TEXT EXCERPT:
= Beginning of Section =

UP CLOSE AND PERSONAL
haveababy
Every year, the Sher Institute holds an online contest to give away a free In Vitro Fertilization procedure; Amanda Micheli’s documentary tracks one year’s contestants, following its winners as well as two runners-up who decide to go ahead with the procedure. As documentary, it’s a touch pedestrian – there are stretches that play like a really well-produced infomercial for the procedure in general and the Sher Institute in particular. That said, there’s no denying the emotional potency of these stories, and our attachment to the people telling them. It’s a slight movie, and doesn’t quite pull together to a sturdy conclusion, but you certainly feel for these people and the roller coaster they’re riding.
BEST OF THE FEST (RUNNER-UP)
Betting on Zero
Maybe Scientology is just on the mind lately, between My Scientology Movie and The Invitation and the fumes of Going Clear , but it’s very hard to watch the footage of Herbalife’s epic conventions, celebrity endorsements, and slick PR materials and not think its participants must be in some kind of cult. They’re not, but they may as well be; according to Bill Ackman, the divisive head fund manager on a multi-year crusade to short their stock, it’s a pyramid scheme, with a habit of targeting immigrants, low-income communities, and other vulnerable Americans. Director Ted Braun tells Ackman’s story against the backdrop of what is to be his “death blow” presentation, finally closing the case against the multi-billion dollar company; the film is, at times, a bit much (particularly in terms of length and its manipulative score), but it’s undeniably thorough and affecting – particularly when Braun arrives at its central conflict, which comes down to betting on the morality of Wall Street. Which, you know…
BEST OF THE FEST
5. Burden
Chris Burden was a soft-spoken provocateur, a visual and performance artist who carved out a place for himself in the 1970s by pushing boundaries and crossing lines, tinkering with the idea of art that is not only confrontational but, as one observer puts it, scares the shit out of you. Directors Timothy Marrinan and Richard Dewey approach his work with precisely the right mixture of skepticism and reverence, particularly as he tips into the realm of all-out instability late in the decade; their final analysis frames him, via the work he’s doing and the contrast of his life now and then, as an elder statesman, someone who became a bit safe. And they leave you feeling like that’s probably for the best.

= End of Section =

SUPPLIED INFORMATION:

= Beginning of Section =

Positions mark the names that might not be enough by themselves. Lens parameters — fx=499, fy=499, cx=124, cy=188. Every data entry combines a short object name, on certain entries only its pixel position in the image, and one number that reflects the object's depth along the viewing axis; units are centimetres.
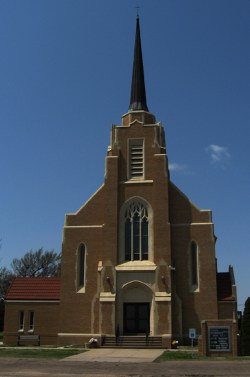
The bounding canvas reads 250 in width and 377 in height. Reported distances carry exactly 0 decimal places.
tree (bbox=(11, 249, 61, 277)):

= End of Section =

TASKS AND EXERCISES:
(1) According to the film reviews, who directed Betting on Zero?
(2) Translate this sentence from the film reviews into Spanish: "And they leave you feeling like that’s probably for the best."

WRITTEN RESPONSES:
(1) Ted Braun

(2) Y te dejan con la sensación de que probablemente eso sea lo mejor.